La Faute de l'Abbé Mouret

La Faute de l'Abbé Mouret (paragraphe n°1743)

Partie : Livre 3, chapitre VII

La pluie, au-dehors, tombait plus fine. Une nappe de soleil, échappée du coin d'un nuage, trempait d'or la poussière d'eau volante. Albine, restée immobile, regardait dormir Désirée, cette belle fille qui contentait sa chair en se roulant sur la paille. Elle souhaitait d'être ainsi lasse et pâmée, endormie de jouissance, pour quelques fétus qui lui auraient chatouillé la nuque. Elle jalousait ces bras forts, cette poitrine dure, cette vie toute charnelle dans la chaleur fécondante d'un troupeau de bêtes, cet épanouissement purement animal, qui faisait de l'enfant grasse la tranquille sœur de la grande vache blanche et rousse.

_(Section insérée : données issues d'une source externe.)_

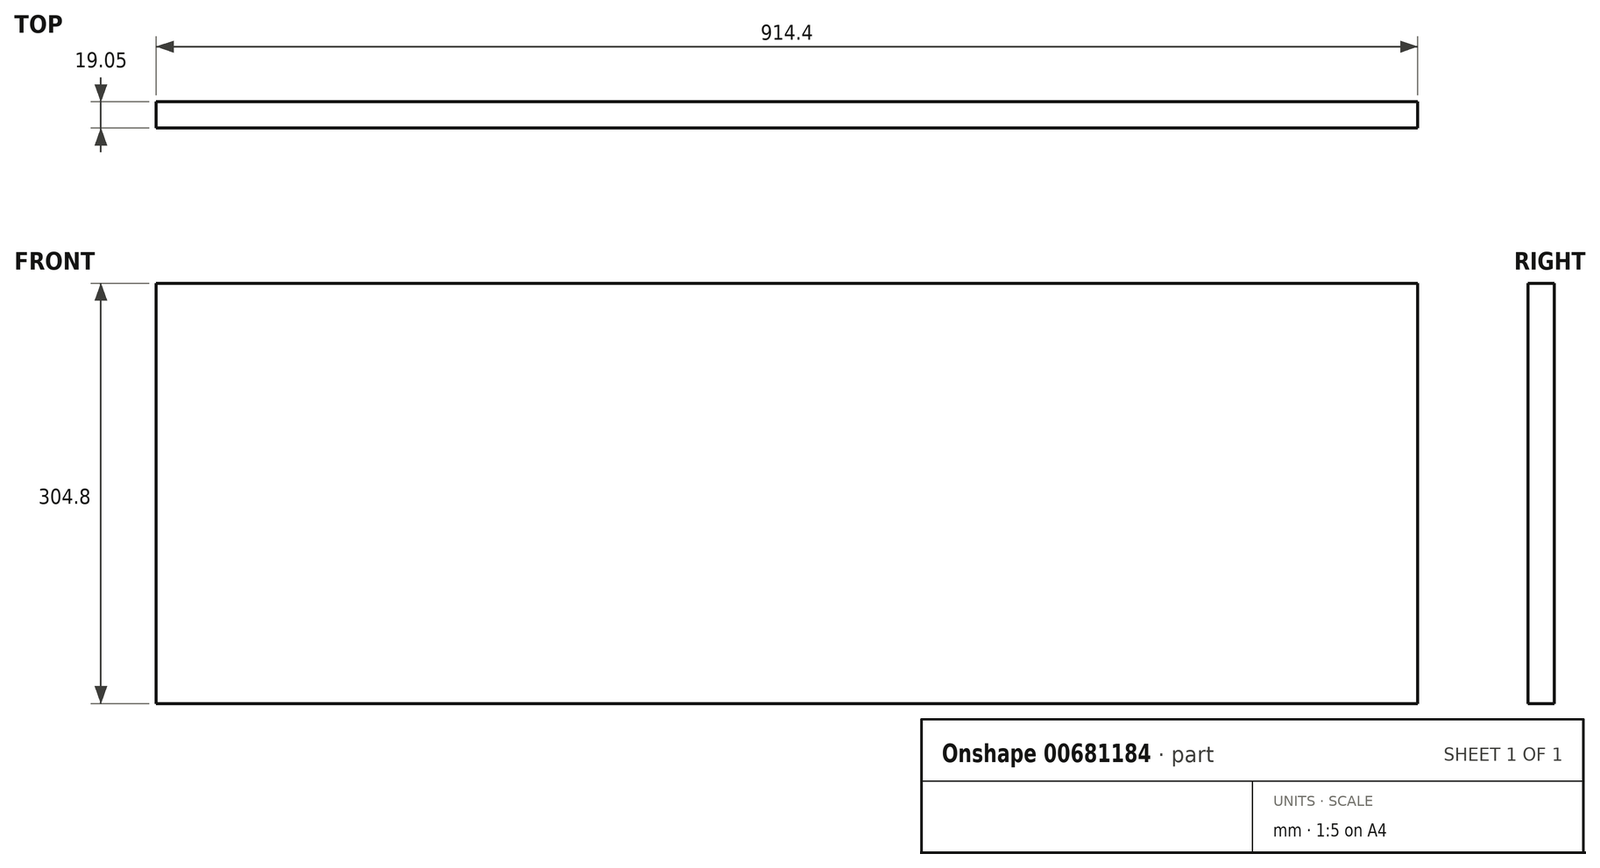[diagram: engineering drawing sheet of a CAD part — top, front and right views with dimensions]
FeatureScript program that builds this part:
annotation { "Feature Type Name" : "Feature", "Feature Type Description" : "" }
export const myFeature = defineFeature(function(context is Context, id is Id, definition is map)
    precondition{}
    {
        {
            var Q0;
            Q0=qCreatedBy(makeId("Front.planeOp"),FACE);
            var sketch = newSketch(context, id + "F0", { "sketchPlane" : qUnion([Q0])});
            skLineSegment(sketch, "E0.bottom", {"start": v(457.2, 152.4) * mm, "end": v(-457.2, 152.4) * mm});
            skLineSegment(sketch, "E0.top", {"start": v(457.2, -152.4) * mm, "end": v(-457.2, -152.4) * mm});
            skLineSegment(sketch, "E0.left", {"start": v(457.2, 152.4) * mm, "end": v(457.2, -152.4) * mm});
            skLineSegment(sketch, "E0.right", {"start": v(-457.2, 152.4) * mm, "end": v(-457.2, -152.4) * mm});
            skPoint(sketch, "E0.middle", {"position": v(0, 0) * mm});
            skSolve(sketch);
        }
        {
            var Q0;
            Q0=makeQuery(id+"F0.imprint","IMPRINT",FACE,{"disambiguationData":[TD([[makeQuery(id+"F0.imprint","IMPRINT",EDGE,{"derivedFrom":sQuery(id+"F0.wireOp",EDGE,"E0.bottom")}),1.0]])]});
            extrude(context, id + "F1", {"entities" : qUnion([Q0]), "depth" : 19.05 * mm, "offsetDistance" : 25.4 * mm});
        }
    });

Elle rêvait d'être aimée du coq fauve et d'aimer elle-même comme les arbres poussent, naturellement, sans honte, en ouvrant chacune de ses veines aux jets de la sève. C'était la terre qui assouvissait Désirée, lorsqu'elle se vautrait sur le dos. Cependant, la pluie avait complètement cessé. Les trois chats de la maison, l'un derrière l'autre, filaient dans la cour, le long du mur, en prenant des précautions infinies pour ne pas se mouiller. Ils allongèrent le cou dans l'écurie, ils vinrent droit à la dormeuse, ronronnant, se couchant contre elle, les pattes sur un peu de sa peau. Moumou, le gros chat noir, blottiprès d'une de ses joues, se mit à lui lécher le menton avec douceur.